Naked truth is that Sia is still a victim
An act of empowerment maybe, but nude pictures of the Australian singer are online nevertheless, writes Sophie Donaldson
Have you ever had that dream where you arrive at school and suddenly realise you are naked? It's a terrifying scenario. Now imagine if that wasn't a dream and, instead of your classmates, you are exposed to basically anybody who has an internet connection - some three billion people, according to recent estimates.
That is the reality for any-body who has had an electronic account hacked and intimate photos distributed online.

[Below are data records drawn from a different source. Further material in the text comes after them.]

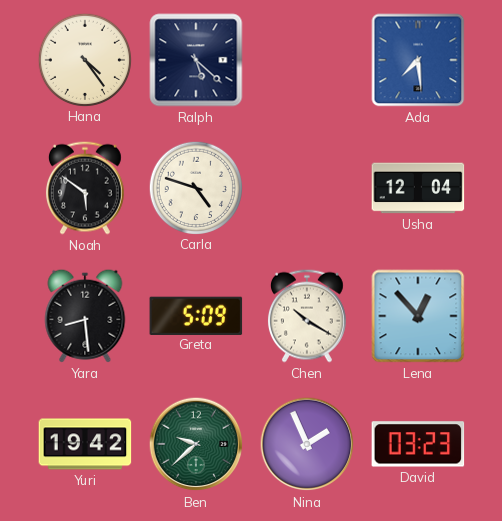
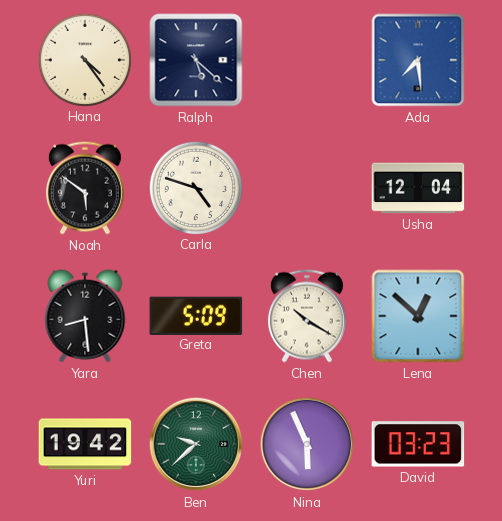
Lena: 12:53 -> 12:52
Nina: 1:56 -> 5:56
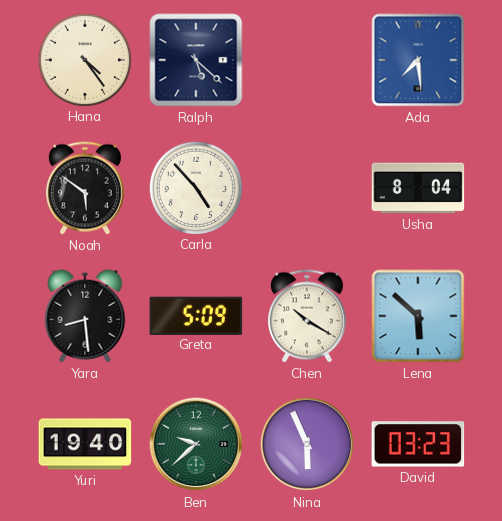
Carla: 4:48 -> 4:53
Usha: 12:04 -> 8:04
Lena: 12:52 -> 5:52
Yuri: 19:42 -> 19:40
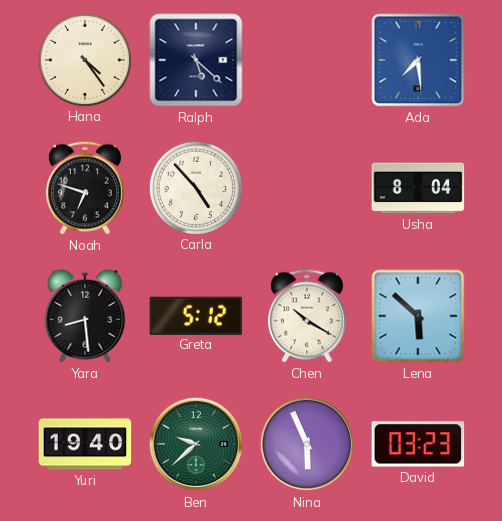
Noah: 5:51 -> 6:48
Greta: 5:09 -> 5:12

Nobody is immune to an online privacy breach; not those people who think that p@$$w0rD is foolproof, and not even the rich and famous. Indeed, the richer and more famous you are, the more valuable your privacy becomes. In 2014, a mass hack of more than 300 online accounts resulted in the proliferation of thousands of private images of celebrities across the internet. Jennifer Lawrence, Kirsten Dunst and model Kate Upton were just some of the high-profile people targeted - I say 'people' but the majority of victims were, unsurprisingly, women.
A recent report from research institute Data & Society revealed that 4pc of internet users in the United States have been threatened with the publication of their private photos. That figure rises to 10pc for women under 30.

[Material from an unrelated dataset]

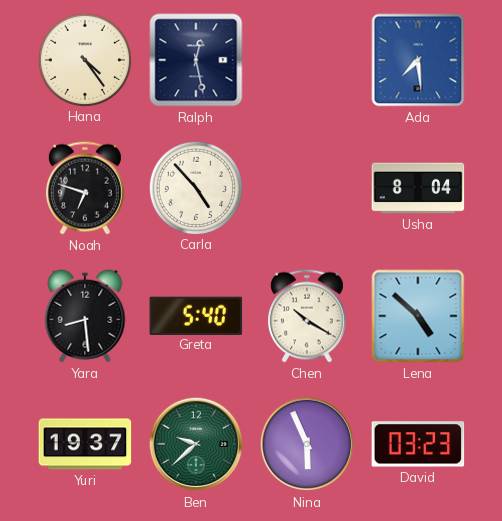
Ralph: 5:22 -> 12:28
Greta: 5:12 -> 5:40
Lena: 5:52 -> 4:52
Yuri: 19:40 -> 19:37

A Chicago man, Edward J Majerczyk, was eventually convicted of hacking 30 of the accounts. He received a nine-month prison term and was ordered to pay for the counselling services for one unnamed victim. In a widely reported interview, Jennifer Lawrence called the hack a sex crime.
Australian musician Sia has her own approach. When the singer became aware last week that nude photos of her were being offered for sale online, she took a screengrab of one of them and posted it on her Twitter account for all of her 3.4m followers.
"Somebody is apparently trying to sell naked photos of me to my fans. Save your money, here it is for free. Everyday is Christmas!" she said, to the utter delight of her followers. The shot shows a woman who we presume to be Sia naked from behind - the image is blurred but the text beneath it promises a crystal-clear photo along with 14 others upon purchase.
The response? Everybody is 'shook' or 'dying'. She's been labelled iconic, a queen, amazing and a bad b***h. For those of you not fluent in the hyperbolic rhetoric of the internet, this is a good thing. The general consensus is that Sia has taken the power back into her own hands by rendering the value of her nudes worthless.
The photograph, by the way, was not a sexy selfie. It looks to have been taken from some distance as Sia stands on a balcony. This should be irrelevant but, unfortunately, it isn't. It would be fair to presume that not only were these photographs published without her consent, they were also taken without her consent.
Had Sia's leaked photograph been one she had taken of herself, naked, I wonder what the response to her actions would have been.
After the 2014 hack, comedian Ricky Gervais tweeted: "Celebrities, make it harder for hackers to get nude pics of you from your computer by not putting nude pics of yourself on your computer."
After being accused of victim blaming, Gervais removed the tweet, saying it was a joke.
If that nude photo was her own, chances are Sia would have been savaged by some sad pocket of the internet, and perhaps even by her fellow celebrities, for being foolish enough to take a nude photo in the first place. Her fans seem convinced hers was an act of empowerment but beyond the devil-may-care attitude, it was really just a particularly perverse Catch-22 in which the victim has two choices; to harm themselves, or let somebody else get there first.
Sia may have lost the seller a lucrative deal but she was still forced to share a naked photo of herself that she would otherwise never have wanted in the public domain. It is reminiscent of a new technique Facebook is currently trialling in Australia to combat revenge porn.
The social media giant is encouraging users to send them photos they are concerned might be uploaded without their consent. Facebook will then give the photo a unique digital fingerprint that will identify and stop any attempts to upload the image. After this process, known as a 'hash', is complete, Facebook will then delete the original file.
Facebook's attempt at curbing the publication of private images has been welcomed, while Sia has been hailed a hero for her courageous actions. But in the ongoing battle against virtual abuse, revenge porn and non-consent, both outcomes are still a lose-lose for the victim.